Jyouhou / UnrealText

Synthetic Scene Text from 3D Engines
MIT License
241 stars 39 forks source link

some imgs seem to be corrupted #29

Closed aiboys closed 2 years ago

aiboys commented 2 years ago

Hi, Thanks for your open source dataset. But when I use Unrealtext dataset, I found some imgs corrupted. I referenced mmocr source code to pretrain my model, but it seems loading img meet error:

            with open(img_name, 'rb') as f:
                img_buff = f.read()
            img = mmcv.imfrombytes(img_buff, IMREAD_COLOR)
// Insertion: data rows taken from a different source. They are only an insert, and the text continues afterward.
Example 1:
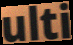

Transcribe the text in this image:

ulti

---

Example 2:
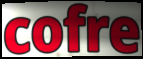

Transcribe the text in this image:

cofre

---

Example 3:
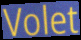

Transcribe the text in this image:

Volet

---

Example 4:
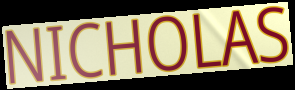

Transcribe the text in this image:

NICHOLAS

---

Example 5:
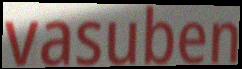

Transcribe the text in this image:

vasuben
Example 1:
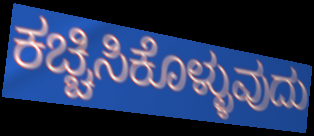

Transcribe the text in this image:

ಕಚ್ಚಿಸಿಕೊಳ್ಳುವುದು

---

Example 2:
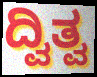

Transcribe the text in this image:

ದ್ವಿತ್ವ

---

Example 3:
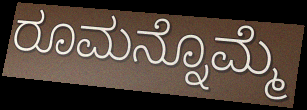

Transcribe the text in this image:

ರೂಮನ್ನೊಮ್ಮೆ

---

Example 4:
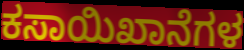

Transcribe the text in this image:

ಕಸಾಯಿಖಾನೆಗಳ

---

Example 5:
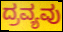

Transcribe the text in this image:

ದ್ರವ್ಯವು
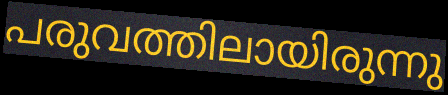
പരുവത്തിലായിരുന്നു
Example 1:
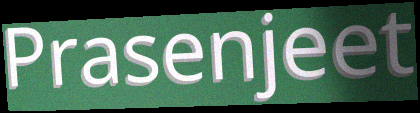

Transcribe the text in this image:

Prasenjeet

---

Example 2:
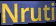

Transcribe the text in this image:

Nruti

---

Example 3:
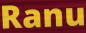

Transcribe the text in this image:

Ranu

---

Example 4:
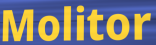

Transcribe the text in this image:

Molitor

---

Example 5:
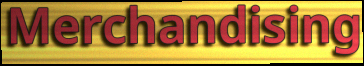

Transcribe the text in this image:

Merchandising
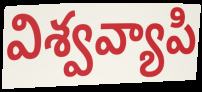
విశ్వవ్యాపి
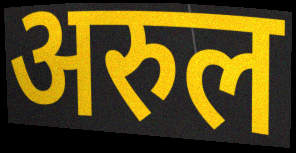
अरुल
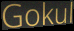
Gokul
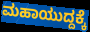
ಮಹಾಯುದ್ದಕ್ಕೆ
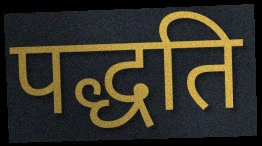
पद्धति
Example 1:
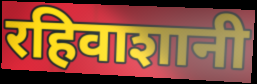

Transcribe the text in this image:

रहिवाशानी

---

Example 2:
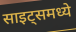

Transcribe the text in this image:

साइट्समध्ये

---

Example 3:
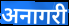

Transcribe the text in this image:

अनागरी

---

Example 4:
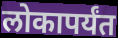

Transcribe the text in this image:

लोकापर्यंत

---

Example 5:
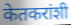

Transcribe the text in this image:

केतकरांशी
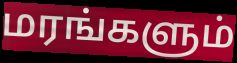
மரங்களும்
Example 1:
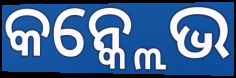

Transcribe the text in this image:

କନ୍କ୍ଲେଭ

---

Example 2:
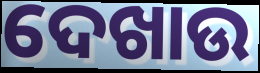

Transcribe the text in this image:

ଦେଖାଉ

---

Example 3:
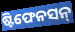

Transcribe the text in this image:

ଷ୍ଟିଫେନସନ୍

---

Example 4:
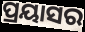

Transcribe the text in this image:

ପ୍ରୟାସର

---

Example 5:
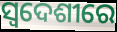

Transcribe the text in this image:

ସ୍ୱଦେଶୀରେ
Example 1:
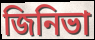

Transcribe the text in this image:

জিনিভা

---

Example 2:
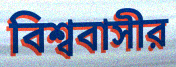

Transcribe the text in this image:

বিশ্ববাসীর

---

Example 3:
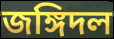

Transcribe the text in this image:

জঙ্গিদল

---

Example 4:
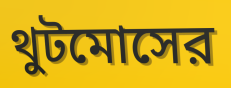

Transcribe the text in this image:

থুটমোসের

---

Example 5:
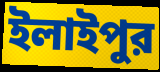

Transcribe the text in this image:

ইলাইপুর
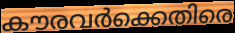
കൗരവർക്കെതിരെ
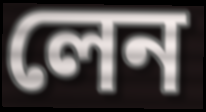
লেন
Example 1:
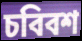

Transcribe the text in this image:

চবিবশ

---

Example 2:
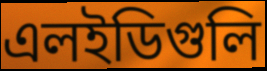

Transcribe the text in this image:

এলইডিগুলি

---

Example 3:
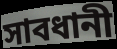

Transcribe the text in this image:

সাবধানী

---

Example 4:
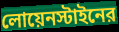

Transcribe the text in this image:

লোয়েনস্টাইনের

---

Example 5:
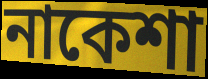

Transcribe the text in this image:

নাকেশা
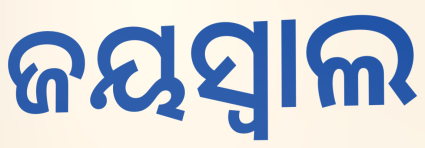
ଜୟସ୍ୱାଲ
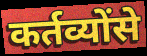
कर्तव्योंसे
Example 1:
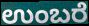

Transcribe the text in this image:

ಉಂಬರೆ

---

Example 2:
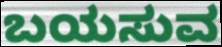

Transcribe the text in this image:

ಬಯಸುವ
accidently, above code would meets error: cv2.error: OpenCV(4.1.2) /io/opencv/modules/imgcodecs/src/loadsave.cpp:730: error: (-215:Assertion failed) !buf.empty() in function 'imdecode_'. It seems the img file is corrupted. But I am not sure which one or ones corrupted (Debugging and finding)

Jyouhou commented 2 years ago

Can you try:

try:
  with open(img_name, 'rb') as f:
    img_buff = f.read()
  img = mmcv.imfrombytes(img_buff, IMREAD_COLOR)
except:
  print(img_name)

to locate the potentially corrupted images?

aiboys commented 2 years ago

Can you try:

try:
  with open(img_name, 'rb') as f:
    img_buff = f.read()
  img = mmcv.imfrombytes(img_buff, IMREAD_COLOR)
except:
  print(img_name)

to locate the potentially corrupted images?

I have found the following imgs corrupted: in sub_121 image I am not sure whether my decompressing meets some mistakes.

Jyouhou commented 2 years ago

It seems like these images are empty. Probably due to some error in the compression and upload process. Please remove these images.